2.2 Proposed STSR framework

We use a maximum a posteriori (MAP) framework to estimate an HR frame given a few neighboring LR frames:

$$ {\varvec{f}}_{i} = \arg \mathop {\max }\limits_{{X_{i} }} \mathop \prod \limits_{k} \Pr \left( {{\varvec{f}}_{i} {|}{\varvec{g}}_{k} } \right),\;j = i/s,\;k \in \left[ {j - a,\;j + b} \right] $$
(2)

Using the Bayes rule, this can be alternatively written as:

$${{\varvec{f}}}_{i}=\mathrm{arg}\underset{{{\varvec{X}}}_{i}}{\mathrm{max}}\prod_{k}\frac{\mathrm{Pr}\left({{\varvec{g}}}_{k}|{{\varvec{f}}}_{i}\right)\mathrm{Pr}\left({{\varvec{f}}}_{i}\right)}{\mathrm{Pr}\left({{\varvec{g}}}_{k}\right)}$$
(3)

where \(\mathrm{Pr}\left({{\varvec{g}}}_{k}|{{\varvec{f}}}_{i}\right)\) is the likelihood (a.k.a. data fidelity or data fusion term), \(\mathrm{Pr}\left({{\varvec{f}}}_{i}\right)\) is the prior on the HR frame (a.k.a. regularization term), and \(\mathrm{Pr}\left({{\varvec{g}}}_{k}\right)\) is the evidence of the LR frame. The denominator in (3) can be ignored because it is not a function of \({{\varvec{f}}}_{i}\). Moreover, since the nominator's densities have exponential forms, it would be simpler to minimize the minus log of the functional in (3) equivalently. This yields:

$${{\varvec{f}}}_{i}=\mathrm{arg}\underset{{{\varvec{X}}}_{i}}{\mathrm{mi}}n\left\{\sum_{k}-\mathrm{log}\left[\mathrm{Pr}\left({{\varvec{g}}}_{k}|{{\varvec{f}}}_{i}\right)\right]-\mathrm{log}\left[\mathrm{Pr}\left({{\varvec{f}}}_{i}\right)\right]\right\}$$
(4)

Assuming the noise to be white Gaussian, \(-\mathrm{log}\left[\mathrm{Pr}\left({{\varvec{g}}}_{k}|{{\varvec{f}}}_{i}\right)\right]\) in (4) would be proportional to the energy of noise, i.e. \({\Vert {\varvec{D}}{{\varvec{B}}}_{k}{{\varvec{M}}}_{jk}{{\varvec{f}}}_{i}-{{\varvec{g}}}_{k}\Vert }_{2}^{2}\) which is the sum of squared differences (SSD) between the simulated and observed LR frames. The operator \({\Vert \cdot \Vert }_{2}^{2}\) denotes the square of norm-2, which is defined for a vector \({\varvec{A}}\) with elements \({a}_{i}\) as \({\Vert {\varvec{A}}\Vert }_{2}^{2}={{\varvec{A}}}^{T}{\varvec{A}}=\sum {a}_{i}^{2}\) where \({{\varvec{A}}}^{T}\) is the transpose of \({\varvec{A}}\).

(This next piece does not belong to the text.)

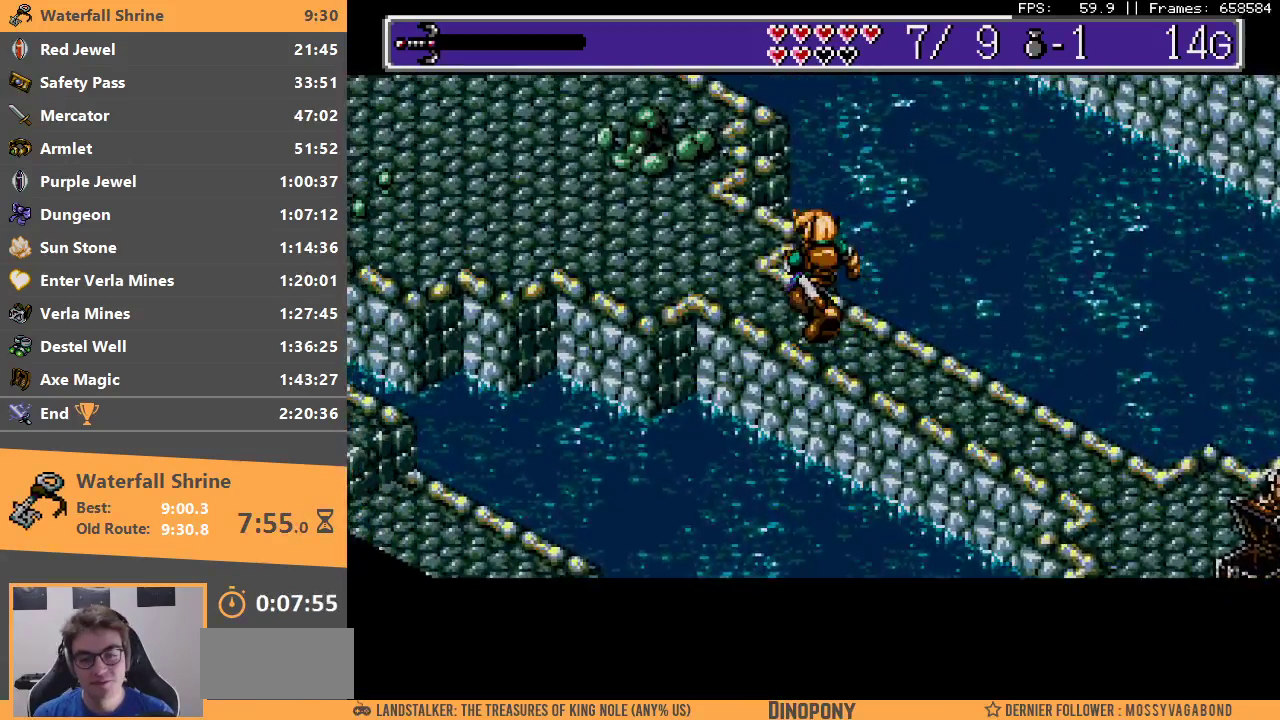
{"buttons": [], "events": []}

Natural HR images are not globally smooth but mostly piecewise-smooth, as they consist of smooth regions surrounded by sharp edges. An appropriate form for the regularization term based on such observation would penalize high-energy variations much less than norm-2 in the reconstructed frame while still suppresses smaller variations (noise) effectively, so it allows for sharp edges to appear in the estimated frame. One example is \({\Vert {\varvec{H}}{{\varvec{f}}}_{{\varvec{i}}}\Vert }_{1}\) where \({\Vert \cdot \Vert }_{1}\) denotes norm-1 (defined as \({\Vert {\varvec{A}}\Vert }_{1}=\sum \left|{a}_{i}\right|\)). In our framework, we chose the following form for the regularization term: \({\Vert \nabla {{\varvec{f}}}_{i}\Vert }_{1}={\Vert {{\varvec{H}}}_{h}{{\varvec{f}}}_{i}\Vert }_{1}+{\Vert {{\varvec{H}}}_{v}{{\varvec{f}}}_{i}\Vert }_{1}\) where \(\nabla \) is the gradient operator, and \({{\varvec{H}}}_{h}\) and \({{\varvec{H}}}_{v}\) are first-order derivatives (FODs) in the horizontal and vertical directions, respectively. Therefore, the following optimization framework is stemmed from (4):

$$ \varvec{f}_{i} = \arg \mathop {\min }\limits_{{\varvec{f}_{i} }} \left\{ {\mathop \sum \limits_{{\begin{array}{*{20}c} {k = j - a} \\ {j = i/s} \\ \end{array} }}^{{j + b}} \left\| {\varvec{DB}_{k} \varvec{M}_{{j,k}} \varvec{f}_{i} - \varvec{g}_{k} } \right\|_{2}^{2} + \lambda \left\| {~\varvec{H}_{h} \varvec{f}_{i} } \right\|_{1} + \lambda \left\| {\varvec{H}_{v} \varvec{f}_{i} } \right\|_{1} } \right\} $$
(5)

To improve the optimization framework, we apply a few modifications to the functional in (5).

Remark 1

The vulnerability of the functional in (5) to the motion estimation error can be reduced by applying the adaptive weighting operator \({{\varvec{O}}}_{k}\) defined in (6) to the norm-2 function in the fidelity term, i.e. \({\Vert {{\varvec{O}}}_{k}\left({{\varvec{D}}{\varvec{B}}}_{k}{{\varvec{M}}}_{j,k}{{\varvec{f}}}_{i}-{{\varvec{g}}}_{k}\right)\Vert }_{2}^{2}\). The operator \({{\varvec{O}}}_{k}\) is a diagonal matrix that assigns smaller weights to the outlier pixels.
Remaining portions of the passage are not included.